§ **Assignment 1**
In the forum thread about a photography website's poor Google visibility, which kind of result started showing up in search console after the move to SmugMug?
§ **Assignment 2**
Using the forum thread about the website's poor Google visibility, explain why 301 redirects for the old site URLs should have been set up.
§ **Assignment 3**
Continue the forum thread about the website's poor Google visibility from its last sentence.

§ **Passage for review**
------------------------------------

It seems that, despite the new website having much more information and tags (pages and galleries and photos themselves have descriptions and keywords), it's next to impossible to find pages on google. In fact, it's probably a bit easier to find a google result for one of the old, now non-existent pages from the previous version of the website.

I suspect I'm being penalised by google in some way in terms of how the move happened. Looking in search console I've got a bunch of "Indexed, blocked by robots.txt" results that started when I moved to SmugMug. I'm wondering if perhaps smugmugs robots.txt is blocking google from accessing the old wordpress pages.

This is just scratching the surface, but I was wondering if anyone is savvy with this stuff who could give me some pointers. I've tried doing search result removal requests for the pages that are blocked by robots.txt. SmugMug seem pretty pants when I have emailed them and asked why their SEO friendly platform is performing so poorly.

Website in question is www.muddyboots.xyz

zpyder:


Spot the point I remade my website heh.

Clock'd 0Ne:
Use Google Webmaster tools to check your robots.txt configuration, it will tell you what is accessible or not.

The other issue is, you've moved your site but Google doesn't know this, and will still have all the original pages indexed. What you needed to do was setup 301 redirects for all the old site URLs, in Wordpress you would do this with a plugin, now you would have to edit the .htaccess file on the server and add the redirections manually - you can Google how to do that its very simple really - but obviously you will need to know what all of the old URLs were to redirect to for the new pages. At this stage of the game its probably not worth the effort if you don't know the existing URLs now and I would simply fix the robots.txt, then use a sitemap generator site to index your website pages and submit that sitemap URL to Google and the other big search engines.

------------------------------------

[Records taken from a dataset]
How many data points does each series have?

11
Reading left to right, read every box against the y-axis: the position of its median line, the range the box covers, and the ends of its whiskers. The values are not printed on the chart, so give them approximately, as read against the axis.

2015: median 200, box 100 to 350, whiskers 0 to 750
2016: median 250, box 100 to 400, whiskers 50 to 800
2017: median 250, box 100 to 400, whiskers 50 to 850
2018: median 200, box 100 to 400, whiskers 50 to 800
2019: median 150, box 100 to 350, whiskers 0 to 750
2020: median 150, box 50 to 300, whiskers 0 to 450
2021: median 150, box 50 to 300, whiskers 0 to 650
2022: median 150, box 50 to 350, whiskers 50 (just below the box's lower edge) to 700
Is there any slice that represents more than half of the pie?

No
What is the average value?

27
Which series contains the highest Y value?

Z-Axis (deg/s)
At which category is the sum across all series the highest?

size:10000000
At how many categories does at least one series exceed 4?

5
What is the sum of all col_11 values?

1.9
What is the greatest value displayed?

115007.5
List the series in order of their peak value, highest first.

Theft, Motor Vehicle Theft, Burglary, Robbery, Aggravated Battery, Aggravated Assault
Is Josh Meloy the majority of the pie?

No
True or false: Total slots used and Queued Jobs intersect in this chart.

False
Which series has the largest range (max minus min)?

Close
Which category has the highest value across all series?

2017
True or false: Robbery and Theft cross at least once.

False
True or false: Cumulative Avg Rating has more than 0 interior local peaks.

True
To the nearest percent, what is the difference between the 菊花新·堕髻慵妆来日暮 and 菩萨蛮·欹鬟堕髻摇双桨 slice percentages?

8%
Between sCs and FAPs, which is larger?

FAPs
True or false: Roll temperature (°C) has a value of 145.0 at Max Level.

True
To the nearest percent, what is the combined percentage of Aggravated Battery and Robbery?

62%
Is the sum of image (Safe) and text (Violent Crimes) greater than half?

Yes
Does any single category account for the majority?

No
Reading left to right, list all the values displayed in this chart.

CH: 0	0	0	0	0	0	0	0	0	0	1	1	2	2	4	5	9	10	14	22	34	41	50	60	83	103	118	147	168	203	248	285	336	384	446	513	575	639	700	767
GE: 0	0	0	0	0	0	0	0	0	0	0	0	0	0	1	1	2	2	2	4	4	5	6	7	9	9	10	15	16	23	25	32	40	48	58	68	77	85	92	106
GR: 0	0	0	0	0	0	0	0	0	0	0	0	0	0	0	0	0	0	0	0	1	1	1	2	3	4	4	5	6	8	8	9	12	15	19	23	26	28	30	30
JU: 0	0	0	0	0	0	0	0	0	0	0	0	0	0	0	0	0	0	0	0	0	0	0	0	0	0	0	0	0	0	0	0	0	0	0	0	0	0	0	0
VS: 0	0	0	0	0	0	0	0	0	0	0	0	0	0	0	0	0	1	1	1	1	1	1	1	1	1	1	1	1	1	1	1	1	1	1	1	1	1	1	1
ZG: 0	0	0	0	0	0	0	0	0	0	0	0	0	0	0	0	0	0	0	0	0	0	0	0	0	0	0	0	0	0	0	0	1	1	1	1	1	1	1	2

------------------------------------

§ **Answer section 1**
"Indexed, blocked by robots.txt" results.

§ **Answer section 2**
Google didn't know the site had moved, so it still had all the original pages indexed. Redirecting each old URL to its new page would have pointed Google to the new site.

§ **Answer section 3**
I don't know what SmugMug qualify as an 'SEO friendly' platform but that sounds like snakeoil bullsh*t to me. SEO is completely irrespective of platform unless you're doing something really wrong - like blocking pages in robots.txt files and not redirecting expired URLs. ;D

neXus:
- You do not need Keywords, not used by the search engines. Just tells everyone what the keywords you trying to get.
- Get yourself setup with google analytics and either install its default code or through google tag manager
- As Nige said, if you not done so yet setup your webmaster tools
- Your home page is pretty void of content
- On your inner pages your Header 1's are OK but could be stronger
- Your inner content page content needs sorting: https://www.muddyboots.xyz/New-Zealand/NZ-Nature You have paragraph per line so the strength and depth of the content and keywords is pretty weak in terms of SEO.
- Your sitemap is not really generating anything: https://www.muddyboots.xyz/sitemap-index.xml

zpyder:
Thanks guys. Gives me a place to start!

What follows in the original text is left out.